Riva, frustrated and agitated, struggles to communicate with the crew, so Picard orders Commander Data (Brent Spiner) to find and learn Riva's sign language and act as translator. Picard offers to take Riva's place at the mediation but Riva believes the Solaian tribes will only cooperate with him. Riva is prepared to abandon the peace process and return to his home planet, accepting his failure but Counselor Troi (Marina Sirtis) inspires him to stay, suggesting that he turn his disadvantage into an advantage, recalling Riva's negotiating tactic. Riva returns to the meeting spot on the planet and to the crew's surprise, tells them that they should leave and that he will signal Starfleet when the negotiations are complete, as they may take several months.
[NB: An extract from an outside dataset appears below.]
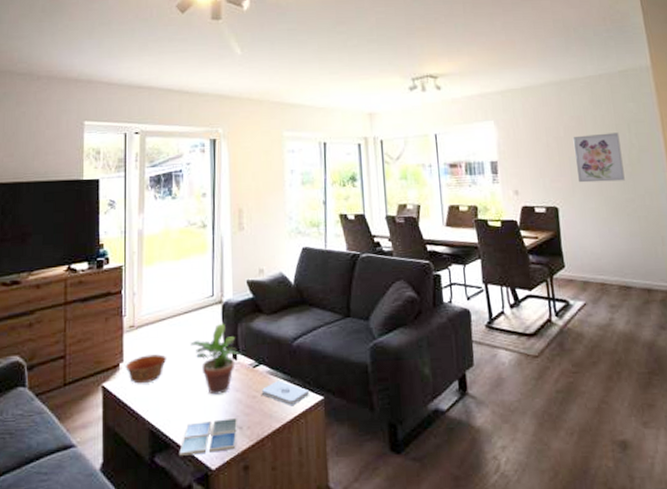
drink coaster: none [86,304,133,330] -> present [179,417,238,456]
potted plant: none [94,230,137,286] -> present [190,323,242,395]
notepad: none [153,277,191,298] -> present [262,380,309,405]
For the tribes to work with Riva, they will have to learn sign language from Riva, which will create a shared experience between them. Thus, Riva is turning his disadvantage of being unable to communicate into an advantage. The crew leaves Riva to await the tribe representatives.

==Production==
Howie Seago, who is deaf, approached the show's producers with the idea of a deaf mediator. The initial idea came from his wife, who is a fan of Star Trek. The writers originally wanted Seago's character to learn to speak after his chorus is killed, but Seago was opposed to the idea, as it could perpetuate the practice of forcing deaf children to speak. The producers were understanding of his concerns and wrote a new draft.

==Reception==
Zack Handlen of The A.V. Club rated the episode B− and wrote that the episode is "often painfully earnest in its philosophical meanderings, and it's nearly impossible to watch without snickering in places, but it's also thoughtful, sincere, and, if you can stop rolling your eyes long enough, inspiring." Tor.com gave it 4 out of 10.